INSTRUCTIONS TO FOLLOW - Rewrite every line of text in the records below as a numbered list, omitting blank lines and excluding the pictures.

DATA SHOWN -
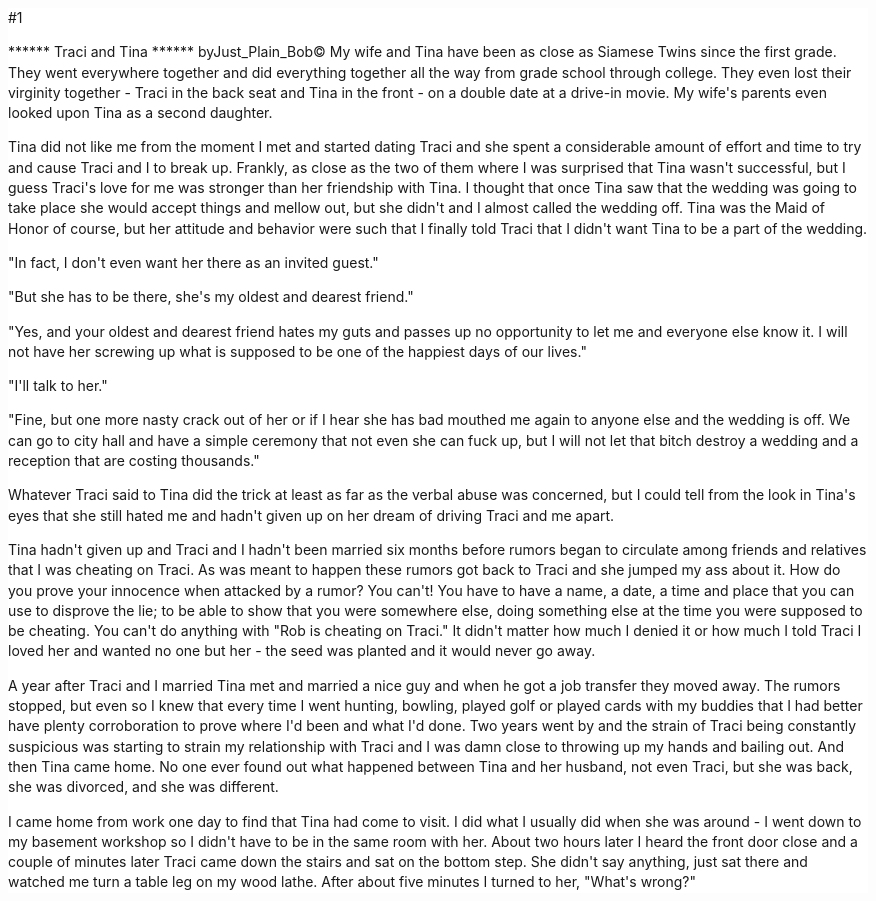 #1 

 

 ****** Traci and Tina ****** byJust_Plain_Bob© My wife and Tina have been as close as Siamese Twins since the first grade. They went everywhere together and did everything together all the way from grade school through college. They even lost their virginity together - Traci in the back seat and Tina in the front - on a double date at a drive-in movie. My wife's parents even looked upon Tina as a second daughter. 

 Tina did not like me from the moment I met and started dating Traci and she spent a considerable amount of effort and time to try and cause Traci and I to break up. Frankly, as close as the two of them where I was surprised that Tina wasn't successful, but I guess Traci's love for me was stronger than her friendship with Tina. I thought that once Tina saw that the wedding was going to take place she would accept things and mellow out, but she didn't and I almost called the wedding off. Tina was the Maid of Honor of course, but her attitude and behavior were such that I finally told Traci that I didn't want Tina to be a part of the wedding. 

 "In fact, I don't even want her there as an invited guest." 

 "But she has to be there, she's my oldest and dearest friend." 

 "Yes, and your oldest and dearest friend hates my guts and passes up no opportunity to let me and everyone else know it. I will not have her screwing up what is supposed to be one of the happiest days of our lives." 

 "I'll talk to her." 

 "Fine, but one more nasty crack out of her or if I hear she has bad mouthed me again to anyone else and the wedding is off. We can go to city hall and have a simple ceremony that not even she can fuck up, but I will not let that bitch destroy a wedding and a reception that are costing thousands." 

 Whatever Traci said to Tina did the trick at least as far as the verbal abuse was concerned, but I could tell from the look in Tina's eyes that she still hated me and hadn't given up on her dream of driving Traci and me apart. 

 Tina hadn't given up and Traci and I hadn't been married six months before rumors began to circulate among friends and relatives that I was cheating on Traci. As was meant to happen these rumors got back to Traci and she jumped my ass about it. How do you prove your innocence when attacked by a rumor? You can't! You have to have a name, a date, a time and place that you can use to disprove the lie; to be able to show that you were somewhere else, doing something else at the time you were supposed to be cheating. You can't do anything with "Rob is cheating on Traci." It didn't matter how much I denied it or how much I told Traci I loved her and wanted no one but her - the seed was planted and it would never go away. 

 A year after Traci and I married Tina met and married a nice guy and when he got a job transfer they moved away. The rumors stopped, but even so I knew that every time I went hunting, bowling, played golf or played cards with my buddies that I had better have plenty corroboration to prove where I'd been and what I'd done. Two years went by and the strain of Traci being constantly suspicious was starting to strain my relationship with Traci and I was damn close to throwing up my hands and bailing out. And then Tina came home. No one ever found out what happened between Tina and her husband, not even Traci, but she was back, she was divorced, and she was different. 

 I came home from work one day to find that Tina had come to visit. I did what I usually did when she was around - I went down to my basement workshop so I didn't have to be in the same room with her. About two hours later I heard the front door close and a couple of minutes later Traci came down the stairs and sat on the bottom step. She didn't say anything, just sat there and watched me turn a table leg on my wood lathe. After about five minutes I turned to her, "What's wrong?"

TASK SOLUTION -
1.  #1 
2.  ****** Traci and Tina ****** byJust_Plain_Bob© My wife and Tina have been as close as Siamese Twins since the first grade. They went everywhere together and did everything together all the way from grade school through college. They even lost their virginity together - Traci in the back seat and Tina in the front - on a double date at a drive-in movie. My wife's parents even looked upon Tina as a second daughter. 
3.  Tina did not like me from the moment I met and started dating Traci and she spent a considerable amount of effort and time to try and cause Traci and I to break up. Frankly, as close as the two of them where I was surprised that Tina wasn't successful, but I guess Traci's love for me was stronger than her friendship with Tina. I thought that once Tina saw that the wedding was going to take place she would accept things and mellow out, but she didn't and I almost called the wedding off. Tina was the Maid of Honor of course, but her attitude and behavior were such that I finally told Traci that I didn't want Tina to be a part of the wedding. 
4.  "In fact, I don't even want her there as an invited guest." 
5.  "But she has to be there, she's my oldest and dearest friend." 
6.  "Yes, and your oldest and dearest friend hates my guts and passes up no opportunity to let me and everyone else know it. I will not have her screwing up what is supposed to be one of the happiest days of our lives." 
7.  "I'll talk to her." 
8.  "Fine, but one more nasty crack out of her or if I hear she has bad mouthed me again to anyone else and the wedding is off. We can go to city hall and have a simple ceremony that not even she can fuck up, but I will not let that bitch destroy a wedding and a reception that are costing thousands." 
9.  Whatever Traci said to Tina did the trick at least as far as the verbal abuse was concerned, but I could tell from the look in Tina's eyes that she still hated me and hadn't given up on her dream of driving Traci and me apart. 
10.  Tina hadn't given up and Traci and I hadn't been married six months before rumors began to circulate among friends and relatives that I was cheating on Traci. As was meant to happen these rumors got back to Traci and she jumped my ass about it. How do you prove your innocence when attacked by a rumor? You can't! You have to have a name, a date, a time and place that you can use to disprove the lie; to be able to show that you were somewhere else, doing something else at the time you were supposed to be cheating. You can't do anything with "Rob is cheating on Traci." It didn't matter how much I denied it or how much I told Traci I loved her and wanted no one but her - the seed was planted and it would never go away. 
11.  A year after Traci and I married Tina met and married a nice guy and when he got a job transfer they moved away. The rumors stopped, but even so I knew that every time I went hunting, bowling, played golf or played cards with my buddies that I had better have plenty corroboration to prove where I'd been and what I'd done. Two years went by and the strain of Traci being constantly suspicious was starting to strain my relationship with Traci and I was damn close to throwing up my hands and bailing out. And then Tina came home. No one ever found out what happened between Tina and her husband, not even Traci, but she was back, she was divorced, and she was different. 
12.  I came home from work one day to find that Tina had come to visit. I did what I usually did when she was around - I went down to my basement workshop so I didn't have to be in the same room with her. About two hours later I heard the front door close and a couple of minutes later Traci came down the stairs and sat on the bottom step. She didn't say anything, just sat there and watched me turn a table leg on my wood lathe. After about five minutes I turned to her, "What's wrong?"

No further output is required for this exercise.